Between one December and another, a lot has changed for the Federal Reserve. The Fed ended 2023 with a bang and the promise of 10 rate cuts to kick in between 2024 and 2026. That number is now down to 8. In December 2023, the Fed Funds rate was between 5.25% and 5.50%. The Fed expected to deliver 3 rate cuts in 2024 bringing the Fed Funds rate to 4.50% to 4.75%. In 2024, the US Central Bank has actually delivered more than promised by bringing rates down to 4.25%-4.50%. But, the Fed is now worried about how sticky inflation could be and is moderating the pace of rate cuts over the next two years.

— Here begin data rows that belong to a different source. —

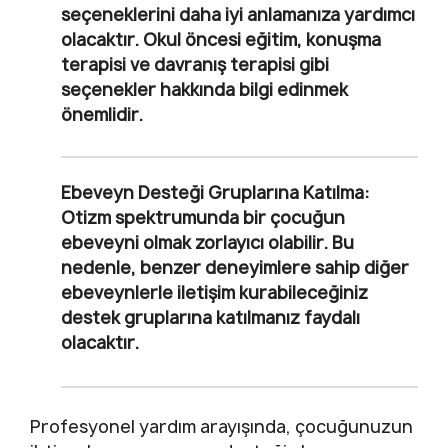
seçeneklerini daha iyi anlamanıza yardımcı
olacaktır. Okul öncesi eğitim, konuşma
terapisi ve davranış terapisi gibi
seçenekler hakkında bilgi edinmek
önemlidir.
Ebeveyn Desteği Gruplarına Katılma
:
Otizm spektrumunda bir çocuğun
ebeveyni olmak zorlayıcı olabilir. Bu
nedenle, benzer deneyimlere sahip diğer
ebeveynlerle iletişim kurabileceğiniz
destek gruplarına katılmanız faydalı
olacaktır.
Profesyonel yardım arayışında, çocuğunuzun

If we look beyond this year, last year’s projections promised 4 rate cuts in 2025 whereas this year’s forecast leaves room only for 2 rate cuts. Central Banks worldwide will find it hard to diverge from the Fed’s policy path and may be forced to slow down policy easing. The ramifications of fewer rate cuts will touch emerging markets and may trigger outflows. Interest rates moving down in 2025 are likely to be more backloaded than frontloaded.
The Fed’s messaging is clear: taming inflation in a short timeline is no easy task. This makes bonds a less attractive proposition in today’s context. So, investors will naturally tend to rely more on equities to create wealth and beat inflation. While equities may be up to the task, investors must be more cautious, wise, and value-conscious in their choices.